You also saw that the wedge product magnitude should have the form $$\left\lVert {\mathbf{a}} \right\rVert\left\lVert {\mathbf{b}} \right\rVert \sin\theta.$$ That is easy to show, first calculating $$\cos\theta = \frac{ \mathbf{a} \cdot \mathbf{b} }{ \left\lVert {\mathbf{a}} \right\rVert \left\lVert {\mathbf{b}} \right\rVert },$$ after which we find $$\left\lVert {\mathbf{a}} \right\rVert \left\lVert {\mathbf{b}} \right\rVert \sin\theta = 8 \sqrt{5},$$ as seen above.

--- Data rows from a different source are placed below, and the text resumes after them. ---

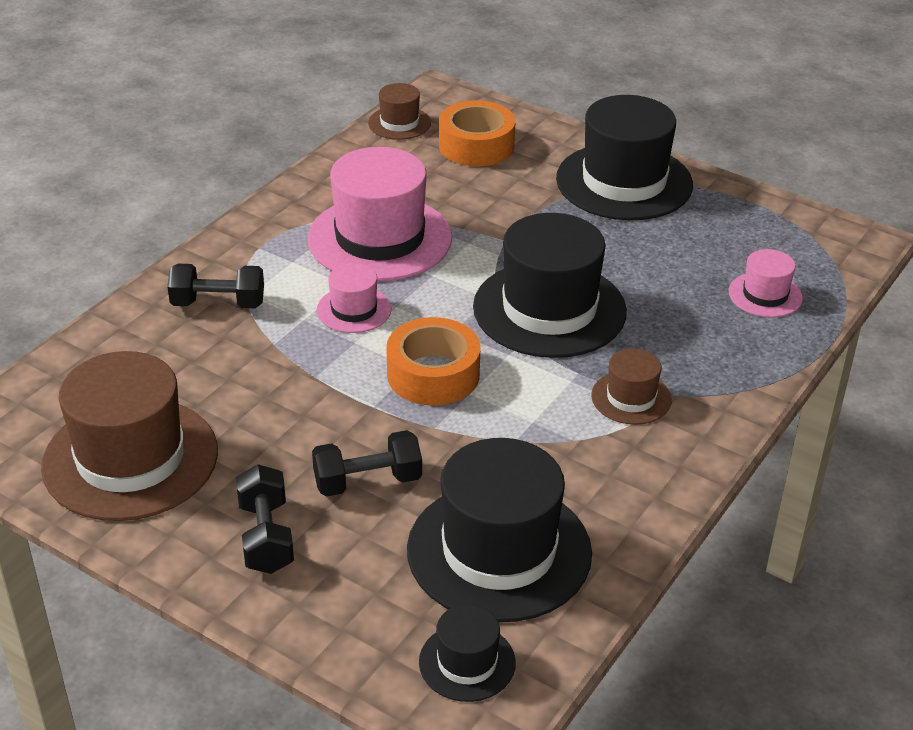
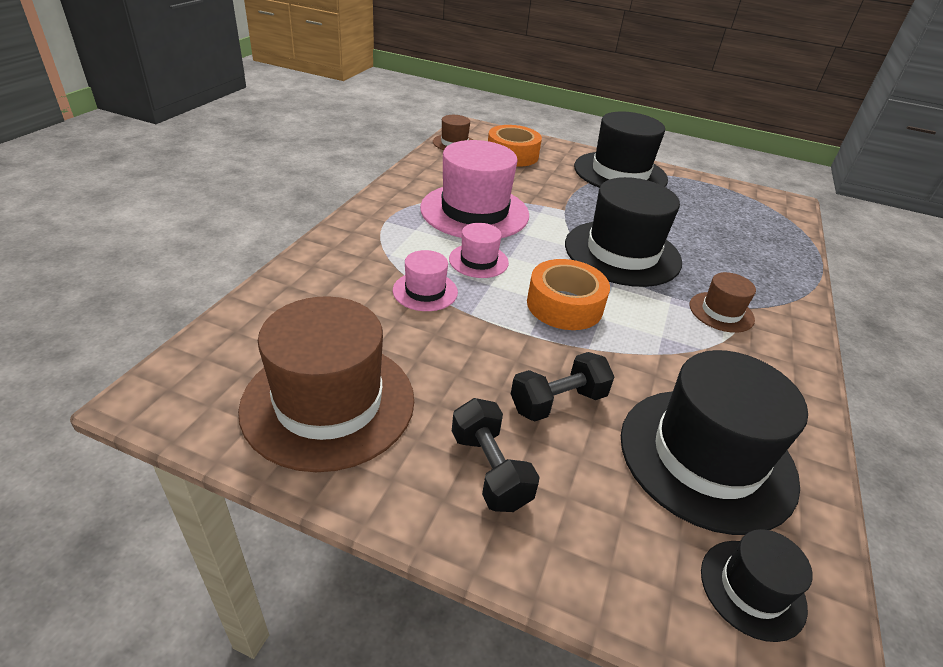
camera: 15 degrees left, 0 degrees up
black dumbbell [167,264,264,308] -> none
pink hat [729,249,803,318] -> pink hat moved to [393,250,458,311]

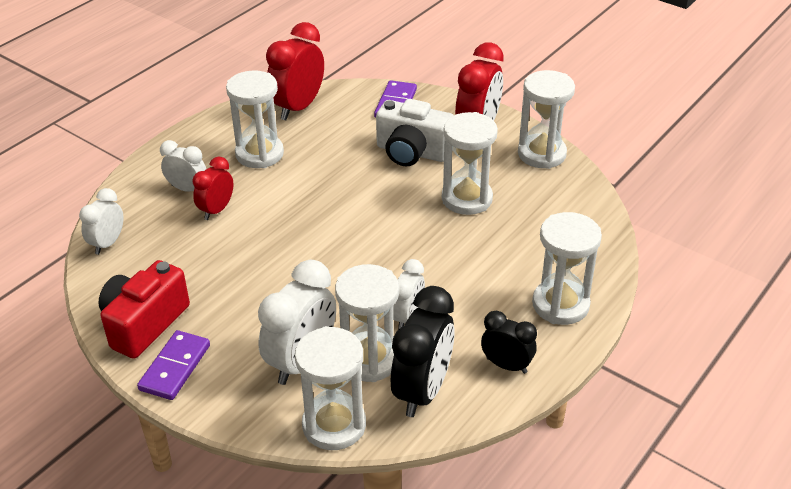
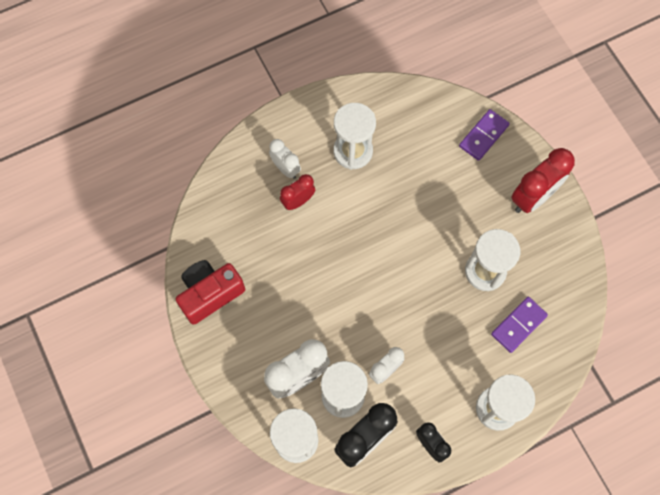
camera: 25 degrees right, 30 degrees up
white clock [79,188,123,255] -> none
purple domino [137,330,210,400] -> purple domino moved to [491,297,548,353]
red clock [266,22,324,120] -> none
white camera [376,99,454,166] -> none
white hourglass [518,70,575,169] -> none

You stated that $(18 \mathbf{i}) \wedge \mathbf{j}$ "would effectively give" $18 \mathbf{k}$. That is not correct. All that you can say is: $$ \left(18 \mathbf{i}\right) \wedge \mathbf{j} = 18 \left( \mathbf{i} \wedge \mathbf{j} \right). $$ However, in 3D, it is true that $\mathbf{i} \wedge \mathbf{j}$ is dual to $\mathbf{k}$, but the wedge product is a bivector, not a vector (the fact that the wedge of two vectors has the same numerical coefficients as the cross product of those vectors helps lead to that confusion). It is a different beast. This duality may be represented in various ways. In geometric algebra, for example, this duality can be observed by multiplying by the $\mathbb{R}^3$ pseudoscalar $I = \mathbf{i} \mathbf{j} \mathbf{k}$, for example:
$$\begin{aligned}I \mathbf{k}&=\mathbf{i} \mathbf{j} \mathbf{k} \mathbf{k} \\ &=\mathbf{i} \mathbf{j} \\ &=\mathbf{i} \wedge \mathbf{j},\end{aligned}$$
and $$ \mathbf{x} \wedge \mathbf{y} = I \left( { \mathbf{x} \times \mathbf{y} } \right).$$
(this is one way to extract the $\sin\theta$ representation of the wedge product$)
There are other representations of the duality operation that do not require geometric algebra, such as the hodge dual from differential forms, but the end effect is the same, providing a way of mapping a k-form to a N-k form. In general, such duals have to be treated as different algebraic objects.